El estradense Manolo Magariños tuvo tres profesiones y un don, el de zahorí, que utilizó para encontrar manantiales por toda Galicia
05 may 2013 . Actualizado a las 07:00 h.Hay conocimientos que no se encuentran en los libros. Todo lo que sabe Manolo Magariños Valuja lo aprendió observando a sus mentores y poniéndolo luego él en práctica. Fue carpintero como su padre, transportista y canteiro de profesión. Pero también descubrió que tiene un don que pocos han logrado transmitir a las nuevas generaciones, el de zahorí.
Con una simple varita de mimbre, sauce o retama (xesta), el estradense de 78 años es capaz de encontrar fuentes de agua hasta a setenta metros bajo tierra. Solo es necesario que sea una rama verde. «A leña so vale para o lume», sentencia el vecino de Couso con cierta sorna cuando se le pregunta qué utiliza.
Aunque al parecer, más importante que la varita, es la persona. «Hai xente á que lle da e xente á que non», explica sin mucha ciencia Manolo. Reconoce que no sabe por qué la rama apunta hacia el suelo cuando hay un manantial. Ni por qué funciona con ciertas personas y con otras no. Ni siquiera sabe cómo se conoce esta práctica ancestral. «Alguén me dixo que tiña que ver co campo electromagnético que ten cada un», apunta sin desencaminarse mucho de lo que los científicos denominaron radiestesia.

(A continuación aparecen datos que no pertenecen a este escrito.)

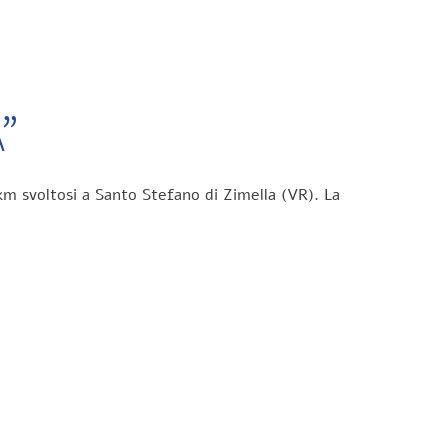
”
km svoltosi a Santo Stefano di Zimella (VR). La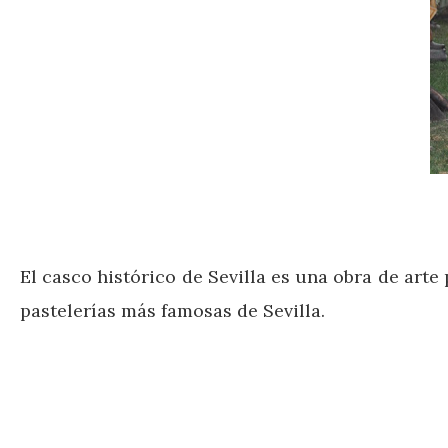
El casco histórico de Sevilla es una obra de arte
pastelerías más famosas de Sevilla.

Un misterio para la ciencia
Aunque los hijos de Newton son, en general, son escépticos respecto a esta práctica, al estradense no lo avalan títulos universitarios ni premios de investigación sino los resultados. Y es que, hasta ahora, allí donde se retorció la rama había agua.
Manolo cuenta que aprendió la técnica cuando trabajaba de transportista en la empresa de Jesús Castro, la firma de O Foxo dedicada a la obra pública. «Tería xa uns 50 anos», señala. Le enseñó un compañero algo más joven que él. Los operarios utilizaban la radiestesia para saber por dónde circulaban las cañerías antiguas que no figuran en ningún mapa y evitar romperlas cuando realizaban alguna actuación que requería levantar el firme, o no dar con una bolsa de agua.

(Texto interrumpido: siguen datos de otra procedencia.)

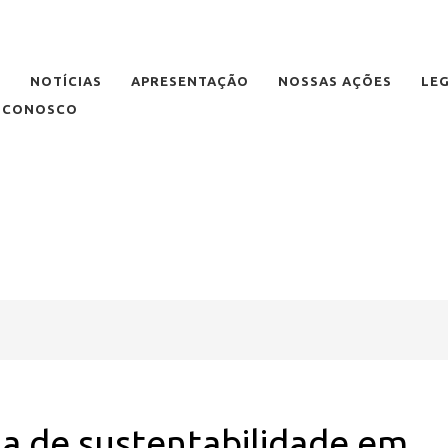
E
NOTÍCIAS
APRESENTAÇÃO
NOSSAS AÇÕES
LE
E CONOSCO
a de sustentabilidade em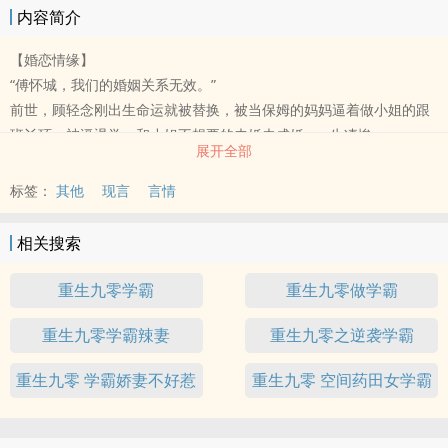
内容简介
【婚恋情缘】
“傅怀城，我们的婚姻关系无效。”
前世，顾轻念刚出生命运就被替换，被当保姆的妈妈逼着做小姐的跟
班丫环，被逼退学，和小姐不想要的未婚夫成婚...一生凄惨。
展开全部
重生后，顾轻念申请婚姻无效，重回校园开始学霸之路
找回自己的身份，顾轻念一路昂首向前。
标签：
其他
现言
言情
现言新书《重生后我成了自己的情敌》已发布；
现言完结文一：《重生之萌娃娇妻向前冲》；
相关搜索
重生九零学霸
重生九零做学霸
重生九零学霸辣妻
重生九零之逆袭学霸
重生九零 学霸娇妻不好惹
重生九零 空间药田女学霸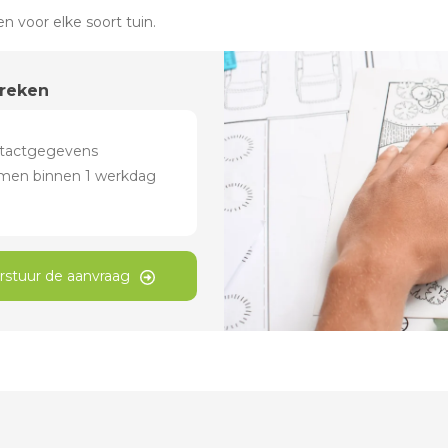
 voor elke soort tuin.
preken
rstuur de aanvraag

«De máis de cincuenta personas que eramos solo sabiamos atopar a auga tres», relata. Muchos más lo intentaron, aunque sin resultado.
Esta es una de las mayores frustraciones de Manolo, a quien le gustaría transmitir el saber a las nuevas generaciones para que no se extinga. Por eso siempre está dispuesto a enseñar las cuatro lecciones básicas sobre cómo coger la rama a quien esté interesado en aprender. Pero no depende de él.
«A xente decepciónase cando a vara non se lle move», indica. De hecho, ya ha perdido la cuenta de cuántos lo habrán intentado en vano. Incluso su consuegro, que trabaja en la construcción, pero «non lle daba». La genética no tiene nada que ver en esto y ninguno de sus tres hijos ha heredado su don, muy a su pesar.
Logros de un zahorí filántropo
Aunque aprendió para colaborar con sus compañeros de trabajo, Manolo nunca ha cobrado por ello. Ni en estando en la empresa ni tras jubilarse, cuando muchos acudieron a llamar a su puerta pidiendo ayuda.
Solo en la parroquia, en Couso, encontró seis pozos en las casas de distintos vecinos. También cooperó gratuitamente con la empresa Tragsa, cuando se realizó la concentración parcelaria del lugar, indicándoles dónde había tuberías y dónde no. E incluso se prestó cuando un desconocido de Santa Cristina de Vea oyó hablar de él y le pidió el favor. «Fun a tódalas casas onde fixo falta e nunca collín nin un patacón», resume sin darle mucha importancia.
Cuenta que su mayor logro fue en Sanxenxo, en donde trabajando para Jesús Castro encontró agua a 70 metros de profundidad. «Pensabamos que era agua do mar, porque estabamos xusto onde a praia», explica. Y resultó ser agua dulce, para sorpresa de todos. También recuerda la ocasión en que llegó a un manantial que «bombeaba solo, sen que lle meteramos ningún motor».
Una varita contra la sequía
Por hacer, hizo magia hasta en su propia casa, en el lugar de Sequeiró. Fue hace algo más de dos décadas, tras un invierno que recuerda como uno de los más secos. Aunque la zona es rica en agua, el pozo artesanal del que se servían fue mermando hasta secarse por completo. Incluso llegó a hundir la tierra a su alrededor e hizo peligrar un cubierto que hay al lado. De él bebía la familia y los animales que tenían por entonces.
Pero gracias a la destreza de Manolo, en solo cuatro horas ya tenían una fuente nueva de agua. La encontró a 35 metros de profundidad y hasta hoy. «Parece cousa do demo», reconoce con una sonrisa en la cara su mujer, María Amparo Matalobos.